Check if a word sequence follows a single-letter pattern.

Open problem
Constraints
  • 1 <= |pattern| <= 300
  • Words are lowercase, space separated

Two-way mapping

Time O(n)Space O(n)

Split the words and check the counts match the pattern length. Then map each letter to a word and each word to a letter, failing if either map already disagrees.

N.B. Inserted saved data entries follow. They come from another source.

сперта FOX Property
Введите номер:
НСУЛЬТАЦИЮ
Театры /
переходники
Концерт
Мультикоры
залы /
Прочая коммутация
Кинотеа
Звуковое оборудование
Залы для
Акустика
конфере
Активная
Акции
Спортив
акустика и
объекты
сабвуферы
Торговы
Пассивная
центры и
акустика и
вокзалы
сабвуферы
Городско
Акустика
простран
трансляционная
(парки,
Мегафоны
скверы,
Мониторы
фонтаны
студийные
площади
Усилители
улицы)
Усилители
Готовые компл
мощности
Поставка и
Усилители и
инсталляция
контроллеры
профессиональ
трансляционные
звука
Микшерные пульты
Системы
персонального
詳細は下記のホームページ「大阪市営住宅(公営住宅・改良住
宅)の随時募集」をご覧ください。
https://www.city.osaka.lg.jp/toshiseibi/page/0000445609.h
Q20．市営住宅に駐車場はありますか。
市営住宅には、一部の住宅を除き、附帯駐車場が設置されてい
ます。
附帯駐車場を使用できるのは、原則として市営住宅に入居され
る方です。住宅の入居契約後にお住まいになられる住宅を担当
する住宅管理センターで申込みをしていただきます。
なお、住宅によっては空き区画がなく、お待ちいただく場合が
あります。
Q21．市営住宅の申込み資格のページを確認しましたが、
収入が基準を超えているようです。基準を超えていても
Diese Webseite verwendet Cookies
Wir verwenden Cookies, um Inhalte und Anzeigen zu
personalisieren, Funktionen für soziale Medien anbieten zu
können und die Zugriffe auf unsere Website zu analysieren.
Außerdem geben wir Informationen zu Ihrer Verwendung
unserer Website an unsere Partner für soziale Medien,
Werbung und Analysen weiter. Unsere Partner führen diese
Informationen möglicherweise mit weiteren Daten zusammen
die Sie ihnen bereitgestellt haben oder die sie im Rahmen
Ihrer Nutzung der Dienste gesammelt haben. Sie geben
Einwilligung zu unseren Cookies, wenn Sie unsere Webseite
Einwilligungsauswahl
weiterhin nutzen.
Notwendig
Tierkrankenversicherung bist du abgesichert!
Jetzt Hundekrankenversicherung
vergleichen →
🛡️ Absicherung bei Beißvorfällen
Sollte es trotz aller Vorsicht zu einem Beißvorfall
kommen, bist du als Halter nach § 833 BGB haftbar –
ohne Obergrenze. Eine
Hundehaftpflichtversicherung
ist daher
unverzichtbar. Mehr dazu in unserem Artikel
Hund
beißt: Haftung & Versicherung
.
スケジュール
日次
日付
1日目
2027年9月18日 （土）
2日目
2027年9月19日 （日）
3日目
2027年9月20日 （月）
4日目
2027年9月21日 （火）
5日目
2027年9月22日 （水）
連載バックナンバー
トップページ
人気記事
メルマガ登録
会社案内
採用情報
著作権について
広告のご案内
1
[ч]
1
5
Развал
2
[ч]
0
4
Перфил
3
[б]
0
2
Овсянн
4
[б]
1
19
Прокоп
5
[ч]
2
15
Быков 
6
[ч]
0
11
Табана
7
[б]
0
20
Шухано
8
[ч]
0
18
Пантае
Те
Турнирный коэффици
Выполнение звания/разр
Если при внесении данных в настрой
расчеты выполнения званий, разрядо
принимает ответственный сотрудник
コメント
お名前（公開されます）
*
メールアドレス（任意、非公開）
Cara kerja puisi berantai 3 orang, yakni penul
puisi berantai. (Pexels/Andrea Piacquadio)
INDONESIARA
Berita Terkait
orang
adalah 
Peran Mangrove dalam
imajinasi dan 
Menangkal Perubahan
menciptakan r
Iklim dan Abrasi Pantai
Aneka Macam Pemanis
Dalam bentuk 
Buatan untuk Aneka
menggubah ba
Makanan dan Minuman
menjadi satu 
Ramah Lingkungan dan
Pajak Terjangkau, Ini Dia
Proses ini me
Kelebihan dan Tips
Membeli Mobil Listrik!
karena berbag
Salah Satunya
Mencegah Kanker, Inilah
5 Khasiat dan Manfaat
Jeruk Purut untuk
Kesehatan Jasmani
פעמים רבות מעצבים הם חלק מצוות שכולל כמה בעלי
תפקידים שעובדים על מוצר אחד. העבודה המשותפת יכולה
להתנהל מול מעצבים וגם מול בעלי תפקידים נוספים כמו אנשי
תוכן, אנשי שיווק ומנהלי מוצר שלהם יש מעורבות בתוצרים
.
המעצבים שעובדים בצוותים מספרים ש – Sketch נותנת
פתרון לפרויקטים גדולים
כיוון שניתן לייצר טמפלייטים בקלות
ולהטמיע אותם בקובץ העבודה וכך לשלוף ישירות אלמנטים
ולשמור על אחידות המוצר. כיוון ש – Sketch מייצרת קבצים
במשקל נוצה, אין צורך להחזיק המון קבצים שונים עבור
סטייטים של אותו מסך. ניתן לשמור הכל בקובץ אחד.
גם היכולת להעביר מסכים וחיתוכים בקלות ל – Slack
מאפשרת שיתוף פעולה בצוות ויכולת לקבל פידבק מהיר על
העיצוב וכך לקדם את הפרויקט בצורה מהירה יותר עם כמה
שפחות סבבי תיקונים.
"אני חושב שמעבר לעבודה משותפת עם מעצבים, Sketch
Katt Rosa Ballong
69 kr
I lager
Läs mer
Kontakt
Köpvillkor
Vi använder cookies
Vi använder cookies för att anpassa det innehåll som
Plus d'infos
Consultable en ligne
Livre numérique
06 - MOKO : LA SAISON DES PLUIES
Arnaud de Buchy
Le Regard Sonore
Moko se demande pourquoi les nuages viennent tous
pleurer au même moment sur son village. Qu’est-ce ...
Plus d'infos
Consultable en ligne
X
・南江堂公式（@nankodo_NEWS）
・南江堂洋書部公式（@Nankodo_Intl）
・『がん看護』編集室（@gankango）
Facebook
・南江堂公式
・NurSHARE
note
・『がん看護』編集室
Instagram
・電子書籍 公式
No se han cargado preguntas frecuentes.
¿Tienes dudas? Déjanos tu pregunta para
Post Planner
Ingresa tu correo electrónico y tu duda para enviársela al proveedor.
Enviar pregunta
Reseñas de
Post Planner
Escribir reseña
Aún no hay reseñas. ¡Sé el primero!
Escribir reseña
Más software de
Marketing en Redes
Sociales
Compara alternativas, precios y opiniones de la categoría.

Both directions ensure a true one-to-one correspondence.

Key terms
bijection:
A pairing where each letter has a unique word and each word a unique letter.
tokenize:
Split the sentence into individual words on spaces.
bool wordPattern(const string& pattern, const string& words) {
    vector<string> ws; stringstream ss(words); string w;
    while (ss >> w) ws.push_back(w);
    if (pattern.size() != ws.size()) return false;
    unordered_map<char, string> c2w; unordered_map<string, char> w2c;
    for (size_t i = 0; i < pattern.size(); i++) {
        char c = pattern[i]; const string& word = ws[i];
        if (c2w.count(c) && c2w[c] != word) return false;
        if (w2c.count(word) && w2c[word] != c) return false;
        c2w[c] = word; w2c[word] = c;
    }
    return true;
}
Step by step
  1. Split the words string into a list; if its length differs from the pattern length, return false.
  2. For each position, take letter c and word w.
  3. If c already maps to a different word, or w already maps to a different letter, return false.
  4. Record c->w and w->c, then continue; return true if all positions agree.